- [ACTION ITEM]: Write each record again exactly as it stands.

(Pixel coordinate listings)
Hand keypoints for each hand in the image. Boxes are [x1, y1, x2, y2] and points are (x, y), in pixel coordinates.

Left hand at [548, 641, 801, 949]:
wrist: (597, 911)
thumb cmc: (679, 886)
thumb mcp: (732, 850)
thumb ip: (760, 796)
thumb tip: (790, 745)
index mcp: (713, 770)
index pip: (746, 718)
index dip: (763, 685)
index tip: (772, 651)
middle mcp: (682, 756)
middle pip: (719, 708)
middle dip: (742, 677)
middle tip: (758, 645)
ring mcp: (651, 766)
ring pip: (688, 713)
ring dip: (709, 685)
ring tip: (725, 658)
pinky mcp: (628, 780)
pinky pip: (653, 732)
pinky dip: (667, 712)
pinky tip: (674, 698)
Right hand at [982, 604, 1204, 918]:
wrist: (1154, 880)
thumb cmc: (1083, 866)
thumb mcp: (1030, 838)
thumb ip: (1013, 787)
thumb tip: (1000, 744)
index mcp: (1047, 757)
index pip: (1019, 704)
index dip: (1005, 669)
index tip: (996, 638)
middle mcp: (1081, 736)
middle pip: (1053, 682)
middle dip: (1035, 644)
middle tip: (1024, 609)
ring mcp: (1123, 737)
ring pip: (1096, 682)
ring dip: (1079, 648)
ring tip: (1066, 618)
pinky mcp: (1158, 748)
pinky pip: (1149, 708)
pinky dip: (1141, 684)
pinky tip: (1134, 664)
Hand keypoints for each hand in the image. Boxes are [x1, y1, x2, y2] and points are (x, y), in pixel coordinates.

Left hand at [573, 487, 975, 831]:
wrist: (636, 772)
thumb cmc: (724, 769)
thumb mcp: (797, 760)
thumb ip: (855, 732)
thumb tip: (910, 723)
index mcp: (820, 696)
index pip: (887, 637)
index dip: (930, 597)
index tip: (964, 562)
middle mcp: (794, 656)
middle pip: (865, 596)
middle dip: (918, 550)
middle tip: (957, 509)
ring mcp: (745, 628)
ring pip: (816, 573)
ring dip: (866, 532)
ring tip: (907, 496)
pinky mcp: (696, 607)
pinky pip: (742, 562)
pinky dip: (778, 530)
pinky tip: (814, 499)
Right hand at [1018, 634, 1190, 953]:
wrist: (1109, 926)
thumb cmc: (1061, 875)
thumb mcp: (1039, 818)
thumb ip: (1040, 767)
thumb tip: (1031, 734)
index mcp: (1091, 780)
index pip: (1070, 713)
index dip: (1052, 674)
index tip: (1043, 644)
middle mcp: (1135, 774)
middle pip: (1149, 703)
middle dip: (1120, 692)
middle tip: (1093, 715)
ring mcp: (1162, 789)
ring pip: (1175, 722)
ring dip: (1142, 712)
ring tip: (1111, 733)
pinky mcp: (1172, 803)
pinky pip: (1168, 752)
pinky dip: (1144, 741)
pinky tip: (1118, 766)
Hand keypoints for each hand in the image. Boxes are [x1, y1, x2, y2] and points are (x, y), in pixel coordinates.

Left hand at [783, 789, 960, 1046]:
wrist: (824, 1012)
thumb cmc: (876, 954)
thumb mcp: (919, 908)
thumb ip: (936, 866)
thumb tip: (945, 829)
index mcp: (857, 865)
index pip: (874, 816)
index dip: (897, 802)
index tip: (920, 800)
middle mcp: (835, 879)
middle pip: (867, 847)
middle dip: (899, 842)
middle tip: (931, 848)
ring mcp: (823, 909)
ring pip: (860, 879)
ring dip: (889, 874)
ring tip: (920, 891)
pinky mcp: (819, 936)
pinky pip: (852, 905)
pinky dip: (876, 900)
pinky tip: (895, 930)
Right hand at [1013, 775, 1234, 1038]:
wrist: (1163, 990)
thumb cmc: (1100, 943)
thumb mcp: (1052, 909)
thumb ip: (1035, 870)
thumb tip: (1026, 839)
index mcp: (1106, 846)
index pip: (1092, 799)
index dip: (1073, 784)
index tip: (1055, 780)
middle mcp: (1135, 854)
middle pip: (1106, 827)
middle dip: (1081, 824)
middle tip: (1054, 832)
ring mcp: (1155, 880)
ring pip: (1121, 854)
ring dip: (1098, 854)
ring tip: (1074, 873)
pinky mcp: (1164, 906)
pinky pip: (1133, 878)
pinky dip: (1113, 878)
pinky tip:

- [SOLUTION FOR THIS TASK]:
Hand keypoints for each hand in the image. Boxes are [x1, y1, x2, y2] and points are (x, y), in pixel coordinates.

Left hand at [548, 641, 801, 949]:
wrist: (597, 911)
thumb cmc: (679, 886)
thumb mcp: (732, 850)
thumb ip: (760, 796)
thumb tip: (790, 745)
index mcp: (713, 770)
index pip: (746, 718)
index dip: (763, 685)
index tip: (772, 651)
middle mcp: (682, 756)
middle pip: (719, 708)
middle dip: (742, 677)
middle tip: (758, 645)
ring mcp: (651, 766)
ring pip: (688, 713)
ring dip: (709, 685)
ring tip: (725, 658)
pinky mcp: (628, 780)
pinky pip: (653, 732)
pinky dip: (667, 712)
pinky tip: (674, 698)
Right hand at [982, 604, 1204, 918]:
wrist: (1154, 880)
thumb cmc: (1083, 866)
thumb mcp: (1030, 838)
thumb ip: (1013, 787)
thumb tip: (1000, 744)
index mcp: (1047, 757)
index pip: (1019, 704)
index dip: (1005, 669)
index tip: (996, 638)
middle mcp: (1081, 736)
middle pip: (1053, 682)
middle dip: (1035, 644)
middle tip: (1024, 609)
ring mcp: (1123, 737)
ring pip: (1096, 682)
ring dip: (1079, 648)
ring tip: (1066, 618)
pinky mcp: (1158, 748)
pinky pip: (1149, 708)
pinky dip: (1141, 684)
pinky tip: (1134, 664)
Hand keypoints for each hand in the image. Boxes are [x1, y1, x2, y2] and points are (x, y), in pixel coordinates.

Left hand at [573, 487, 975, 831]:
wrist: (636, 772)
thumb cmc: (724, 769)
thumb mcp: (797, 760)
thumb ip: (855, 732)
thumb tip: (910, 723)
index mcp: (820, 696)
index pip: (887, 637)
index dip: (930, 597)
index tip: (964, 562)
middle mcp: (794, 656)
middle pip: (865, 596)
middle dip: (918, 550)
middle tip: (957, 509)
ring mcp: (745, 628)
ring pip: (816, 573)
ring dip: (866, 532)
ring tip: (907, 496)
pinky mcp: (696, 607)
pinky pip: (742, 562)
pinky dip: (778, 530)
pinky tip: (814, 499)
Right hand at [1018, 634, 1190, 953]:
wrist: (1109, 926)
thumb cmc: (1061, 875)
thumb mcp: (1039, 818)
thumb ip: (1040, 767)
thumb tip: (1031, 734)
index mcp: (1091, 780)
index pip: (1070, 713)
index dip: (1052, 674)
index tip: (1043, 644)
middle mcp: (1135, 774)
middle pip: (1149, 703)
middle dip: (1120, 692)
middle tip: (1093, 715)
ring mcp: (1162, 789)
ring pip: (1175, 722)
ring dip: (1142, 712)
ring tip: (1111, 733)
pinky mcp: (1172, 803)
pinky pip: (1168, 752)
pinky dip: (1144, 741)
pinky tip: (1118, 766)
Hand keypoints for each hand in the image. Boxes are [x1, y1, x2, y2] and points are (x, y), in pixel coordinates.

Left hand at [783, 789, 960, 1046]:
wrist: (824, 1012)
thumb cmc: (876, 954)
thumb mcp: (919, 908)
thumb ip: (936, 866)
thumb tip: (945, 829)
index mcp: (857, 865)
index pip: (874, 816)
index dip: (897, 802)
index tip: (920, 800)
middle mcp: (835, 879)
middle pip: (867, 847)
middle dip: (899, 842)
middle tip: (931, 848)
ring mcp: (823, 909)
ring pip: (860, 879)
ring dip: (889, 874)
ring tip: (920, 891)
pinky mcp: (819, 936)
pinky pip: (852, 905)
pinky dip: (876, 900)
pinky tip: (895, 930)
Right hand at [1013, 775, 1234, 1038]:
wrist: (1163, 990)
thumb cmc: (1100, 943)
thumb mcp: (1052, 909)
thumb ip: (1035, 870)
thumb tip: (1026, 839)
index mcp: (1106, 846)
index pip: (1092, 799)
index dip: (1073, 784)
index tip: (1055, 780)
middle mcp: (1135, 854)
middle pip: (1106, 827)
middle dip: (1081, 824)
middle tip: (1054, 832)
ring mcp: (1155, 880)
ring pip: (1121, 854)
ring dip: (1098, 854)
ring tip: (1074, 873)
pinky mcp: (1164, 906)
pinky pip: (1133, 878)
pinky dip: (1113, 878)
pinky tip:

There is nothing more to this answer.